* What is required
Write out the records that appear below, verbatim and complete, but without pictures.

======

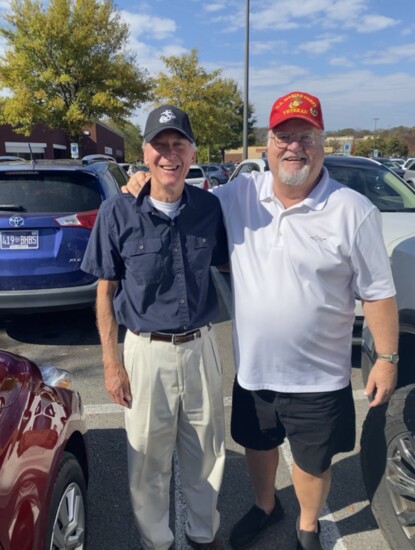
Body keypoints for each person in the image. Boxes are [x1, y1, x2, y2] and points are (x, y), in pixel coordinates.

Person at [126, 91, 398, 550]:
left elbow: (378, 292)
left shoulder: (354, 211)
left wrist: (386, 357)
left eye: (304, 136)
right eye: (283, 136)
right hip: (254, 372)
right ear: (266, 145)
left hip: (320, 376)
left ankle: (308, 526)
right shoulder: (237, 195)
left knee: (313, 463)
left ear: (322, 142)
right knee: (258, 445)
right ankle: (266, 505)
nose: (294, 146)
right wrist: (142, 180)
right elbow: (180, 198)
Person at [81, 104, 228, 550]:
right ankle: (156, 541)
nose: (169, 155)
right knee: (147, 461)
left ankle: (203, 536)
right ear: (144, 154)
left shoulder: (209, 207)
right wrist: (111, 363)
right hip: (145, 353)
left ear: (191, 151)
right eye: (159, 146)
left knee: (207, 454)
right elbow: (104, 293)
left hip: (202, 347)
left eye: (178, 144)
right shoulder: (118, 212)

======

* Exercise answer
Body keypoints for each person in the image. Boxes are [x1, y1, x2, y2] and points are (x, y), in pixel coordinates.

Person at [126, 91, 398, 550]:
left elbow: (378, 292)
left shoulder: (354, 211)
left wrist: (386, 357)
left eye: (304, 136)
right eye: (283, 136)
right hip: (254, 372)
right ear: (266, 145)
left hip: (320, 376)
left ankle: (308, 526)
right shoulder: (237, 195)
left knee: (313, 463)
left ear: (322, 142)
right knee: (258, 445)
right ankle: (266, 505)
nose: (294, 146)
right wrist: (142, 180)
right elbow: (180, 198)
Person at [81, 104, 228, 550]:
right ankle: (156, 541)
nose: (169, 155)
right knee: (147, 461)
left ankle: (203, 536)
right ear: (144, 154)
left shoulder: (209, 207)
right wrist: (111, 363)
right hip: (145, 353)
left ear: (191, 151)
right eye: (159, 146)
left knee: (207, 454)
right elbow: (104, 293)
left hip: (202, 347)
left eye: (178, 144)
right shoulder: (118, 212)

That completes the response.